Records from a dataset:
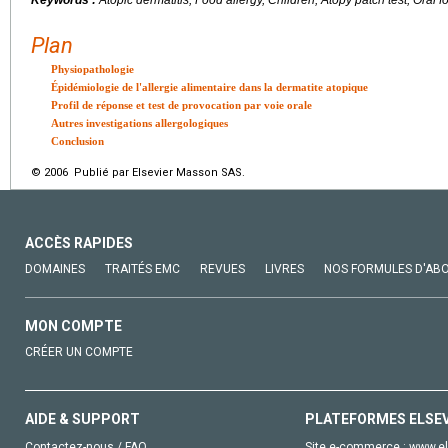
Plan
Physiopathologie
Épidémiologie de l'allergie alimentaire dans la dermatite atopique
Profil de réponse et test de provocation par voie orale
Autres investigations allergologiques
Conclusion
© 2006 Publié par Elsevier Masson SAS.
ACCÈS RAPIDES
DOMAINES
TRAITÉS EMC
REVUES
LIVRES
NOS FORMULES D'AB
MON COMPTE
CRÉER UN COMPTE
AIDE & SUPPORT
PLATEFORMES ELSE
Contactez-nous / FAQ
Site e-commerce :
www.el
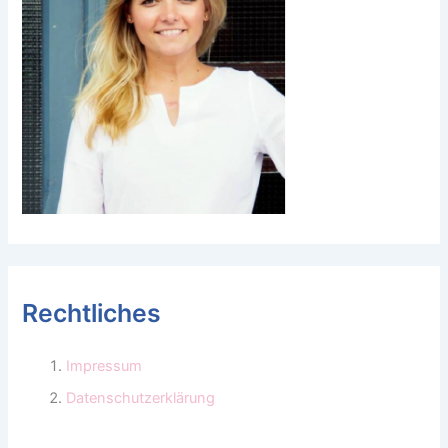
Rechtliches
Impressum
Datenschutzerklärung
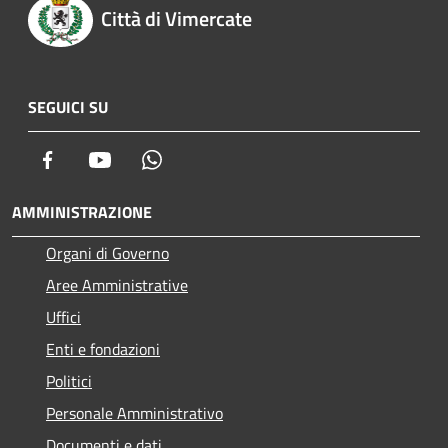
Città di Vimercate
SEGUICI SU
Facebook
Youtube
Whatsapp
AMMINISTRAZIONE
Organi di Governo
Aree Amministrative
Uffici
Enti e fondazioni
Politici
Personale Amministrativo
Documenti e dati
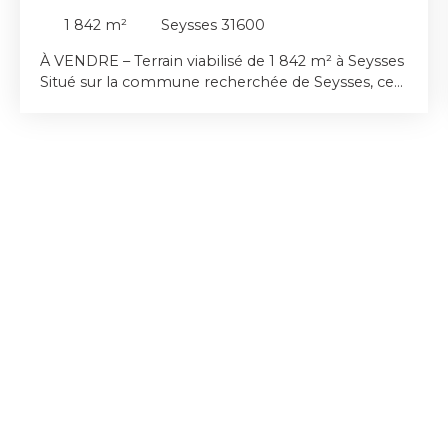
SEYSSES
1 842
m²
Seysses 31600
À VENDRE – Terrain viabilisé de 1 842 m² à Seysses
Situé sur la commune recherchée de Seysses, ce
magnifique terrain de 1 842 m² constitue une belle
opportunité pour concrétiser votre projet de
construction. Entièrement viabilisé et clôturé sur
ses quatre côtés, il est prêt à accueillir votre future
maison dans un environnement calme et
agréable. Sa généreuse superficie offre de
nombreuses possibilités d'aménagement, tout en
permettant de profiter d'un vaste espace
extérieur. Emprise au sol : 145m2. Pour tout
renseignement complémentaire ou pour
organiser une visite, n'hésitez pas à nous
contacter.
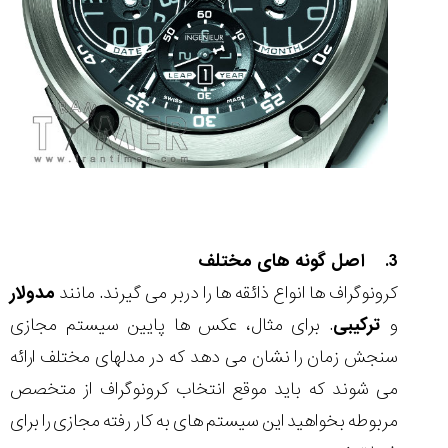
3. اصل گونه های مختلف
کرونوگراف ها انواع ذائقه ها را دربر می گیرند. مانند
مدولار
و
ترکیبی
. برای مثال، عکس ها پایین سیستم مجازی
سنجش زمان را نشان می دهد که در مدلهای مختلف ارائه
می شوند که باید موقع انتخاب کرونوگراف از متخصص
مربوطه بخواهید این سیستم های به کار رفته مجازی را برای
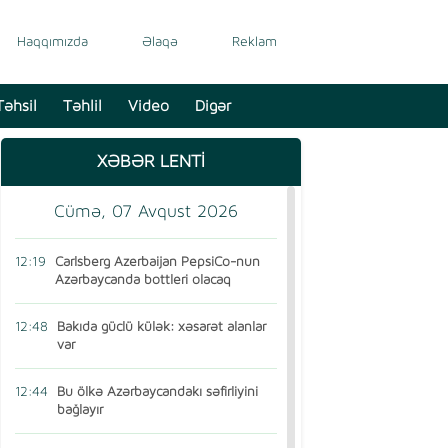
Haqqımızda
Əlaqə
Reklam
Təhsil
Təhlil
Video
Digər
XƏBƏR LENTİ
Cümə, 07 Avqust 2026
12:19
Carlsberg Azerbaijan PepsiCo-nun
Azərbaycanda bottleri olacaq
12:48
Bakıda güclü külək: xəsarət alanlar
var
12:44
Bu ölkə Azərbaycandakı səfirliyini
bağlayır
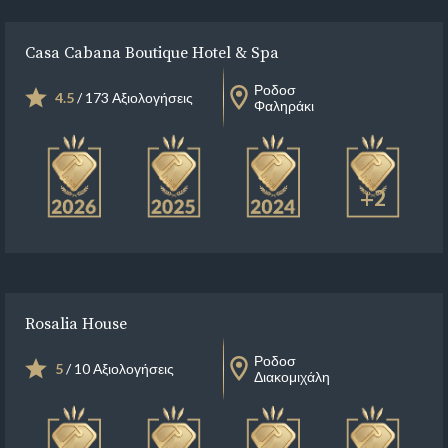
Casa Cabana Boutique Hotel & Spa
Ροδοσ
4.5
/ 173 Αξιολογήσεις
Φαληράκι
+2
Rosalia House
Ροδοσ
5
/ 10 Αξιολογήσεις
Διακομιχάλη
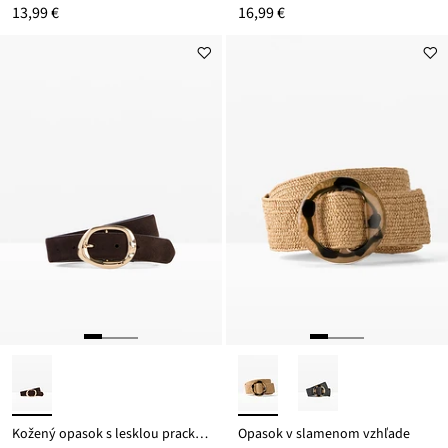
13,99 €
16,99 €
Kožený opasok s lesklou prackou
Opasok v slamenom vzhľade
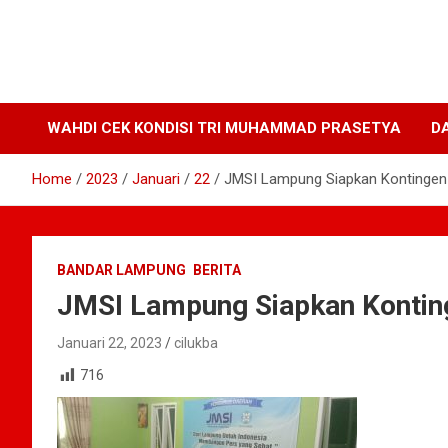
WAHDI CEK KONDISI TRI MUHAMMAD PRASETYA
D
Home
2023
Januari
22
JMSI Lampung Siapkan Kontinge
BANDAR LAMPUNG
BERITA
JMSI Lampung Siapkan Konti
Januari 22, 2023
cilukba
716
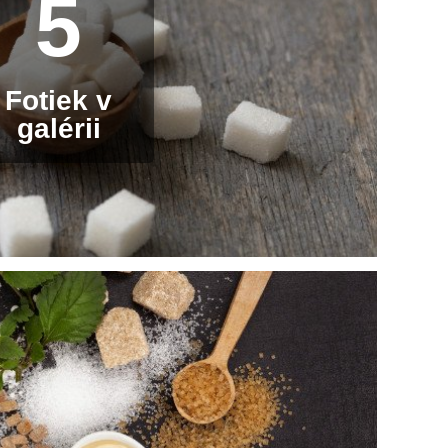
5
Fotiek v
galérii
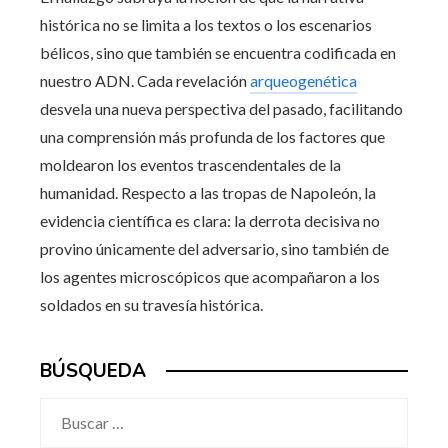
histórica no se limita a los textos o los escenarios
bélicos, sino que también se encuentra codificada en
nuestro ADN. Cada revelación
arqueogenética
desvela una nueva perspectiva del pasado, facilitando
una comprensión más profunda de los factores que
moldearon los eventos trascendentales de la
humanidad. Respecto a las tropas de Napoleón, la
evidencia científica es clara: la derrota decisiva no
provino únicamente del adversario, sino también de
los agentes microscópicos que acompañaron a los
soldados en su travesía histórica.
BÚSQUEDA
Buscar:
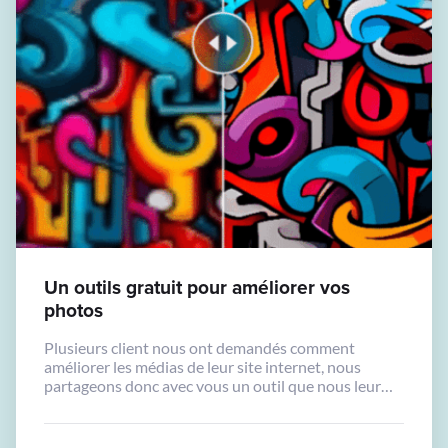
Un outils gratuit pour améliorer vos
photos
Plusieurs client nous ont demandés comment
améliorer les médias de leur site internet, nous
partageons donc avec vous un outil que nous leur
recommandons. Avec l’intelligence artificielle, il est
possible d’améliorer vos photos. Pour les photos,
vous pouvez les upscaler (augmenter en taille),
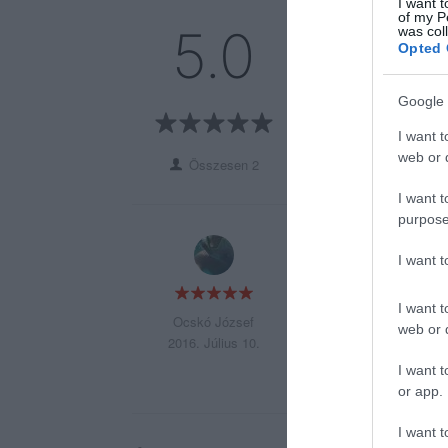
I want t
of my P
5
2
5.0
was col
4
Opted 
0
3
0
2
Google 
0
1
0
I want t
web or d
Összesen 2
I want t
purpose
Kedves kiszolgálás
I want 
Joe & Maruszja
I want t
Ocskó József
web or d
2016. Július 10.
I want t
or app.
I want t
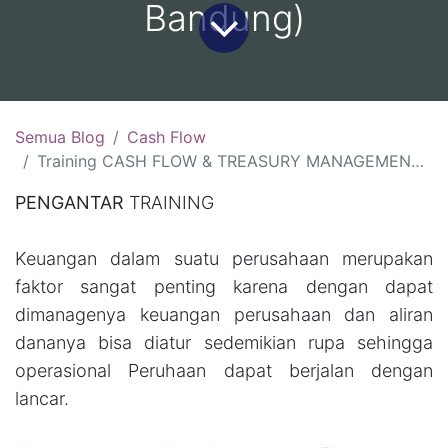
Bandung)
Semua Blog
Cash Flow
Training CASH FLOW & TREASURY MANAGEMENT :(13-14 Agustus 2026, Bali )(20-21 Agustus 2026, Yogyakarta)( 27-28 Agustus 2026 Bandung)(2-4 September 2026, Bandung)
PENGANTAR
TRAINING
Keuangan dalam suatu perusahaan merupakan
faktor sangat penting karena dengan dapat
dimanagenya keuangan perusahaan dan aliran
dananya bisa diatur sedemikian rupa sehingga
operasional Peruhaan dapat berjalan dengan
lancar.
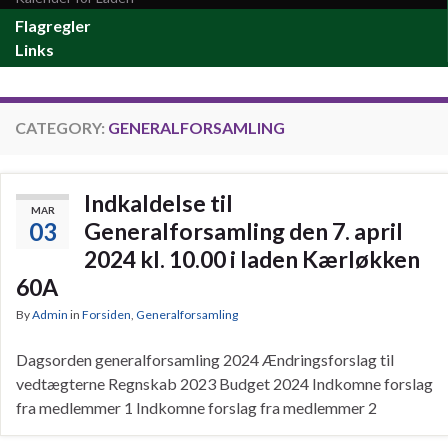
Flagregler
Links
CATEGORY:
GENERALFORSAMLING
Indkaldelse til
MAR
03
Generalforsamling den 7. april
2024 kl. 10.00 i laden Kærløkken
60A
By
Admin
in
Forsiden
,
Generalforsamling
Dagsorden generalforsamling 2024 Ændringsforslag til
vedtægterne Regnskab 2023 Budget 2024 Indkomne forslag
fra medlemmer 1 Indkomne forslag fra medlemmer 2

**WORK ORDER:** Look above for the line with "Opasok v slamenom vzhľade" and the line with "desvela una nueva", then copy them and all lines in between exactly as written, and only those, without any pictures.

**REPLY TO THE TASK:**
Opasok v slamenom vzhľade
WAHDI CEK KONDISI TRI MUHAMMAD PRASETYA
D
Home
2023
Januari
22
JMSI Lampung Siapkan Kontinge
BANDAR LAMPUNG
BERITA
JMSI Lampung Siapkan Konti
Januari 22, 2023
cilukba
716
5
Fotiek v
galérii
histórica no se limita a los textos o los escenarios
bélicos, sino que también se encuentra codificada en
nuestro ADN. Cada revelación
arqueogenética
desvela una nueva perspectiva del pasado, facilitando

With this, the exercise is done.